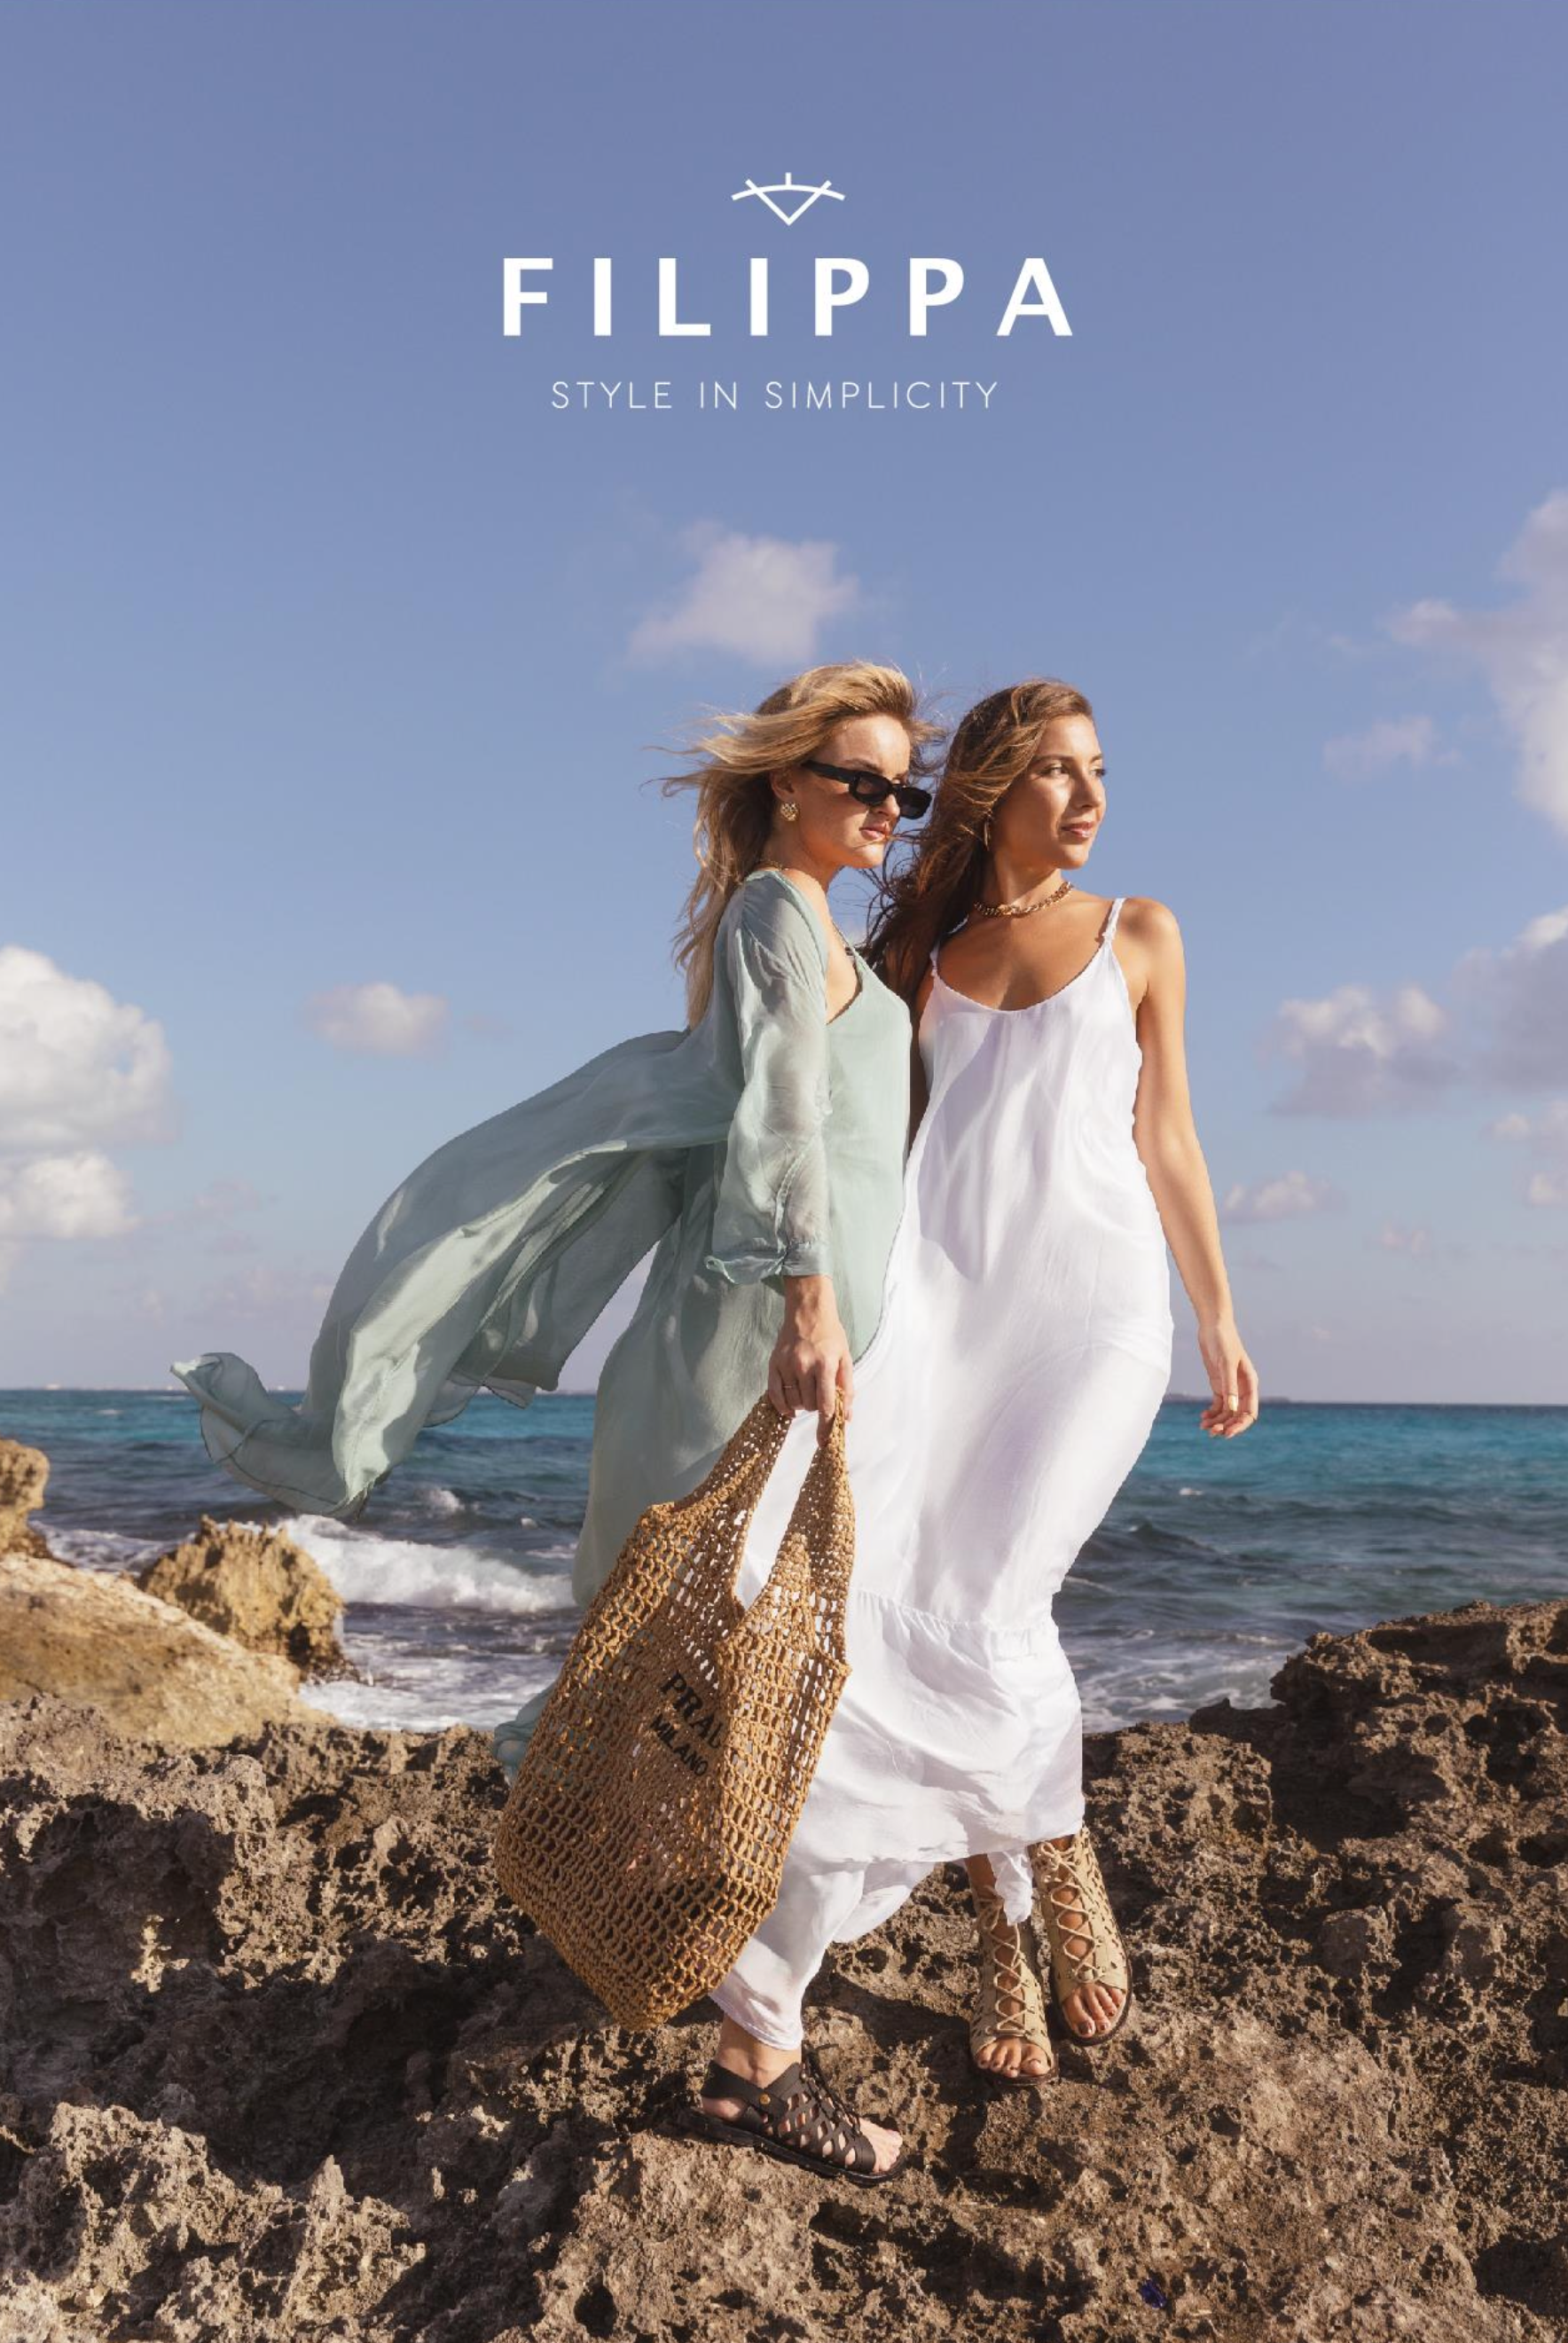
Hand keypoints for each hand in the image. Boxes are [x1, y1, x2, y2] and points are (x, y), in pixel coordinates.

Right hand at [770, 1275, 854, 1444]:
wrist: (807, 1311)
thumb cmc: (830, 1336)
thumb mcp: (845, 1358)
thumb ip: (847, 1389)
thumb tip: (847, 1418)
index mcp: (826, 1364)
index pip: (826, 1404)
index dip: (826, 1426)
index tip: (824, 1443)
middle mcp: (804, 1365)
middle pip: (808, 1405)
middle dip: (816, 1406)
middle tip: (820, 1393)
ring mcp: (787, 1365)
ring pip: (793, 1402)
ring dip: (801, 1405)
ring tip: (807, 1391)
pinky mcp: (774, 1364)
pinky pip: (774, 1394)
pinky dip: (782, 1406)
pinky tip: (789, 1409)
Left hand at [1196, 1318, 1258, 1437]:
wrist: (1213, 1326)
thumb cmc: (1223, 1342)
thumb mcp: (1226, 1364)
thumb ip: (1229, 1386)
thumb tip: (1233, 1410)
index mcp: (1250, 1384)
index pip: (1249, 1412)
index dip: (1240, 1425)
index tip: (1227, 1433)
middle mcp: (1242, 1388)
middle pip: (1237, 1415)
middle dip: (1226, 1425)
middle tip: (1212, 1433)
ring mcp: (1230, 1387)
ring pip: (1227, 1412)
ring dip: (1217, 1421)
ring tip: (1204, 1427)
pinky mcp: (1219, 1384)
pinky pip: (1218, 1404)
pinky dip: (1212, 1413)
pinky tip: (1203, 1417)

▸ **Task directions**:
Every line in the data that holds "ring" should be copied out.

▸ **Expected output**:
ring mcp: (787, 1365)
ring pip: (793, 1402)
ring dip: (801, 1405)
ring tip: (807, 1391)
ring mcp: (1230, 1387)
ring pip: (1227, 1412)
ring dip: (1217, 1421)
ring tip: (1204, 1427)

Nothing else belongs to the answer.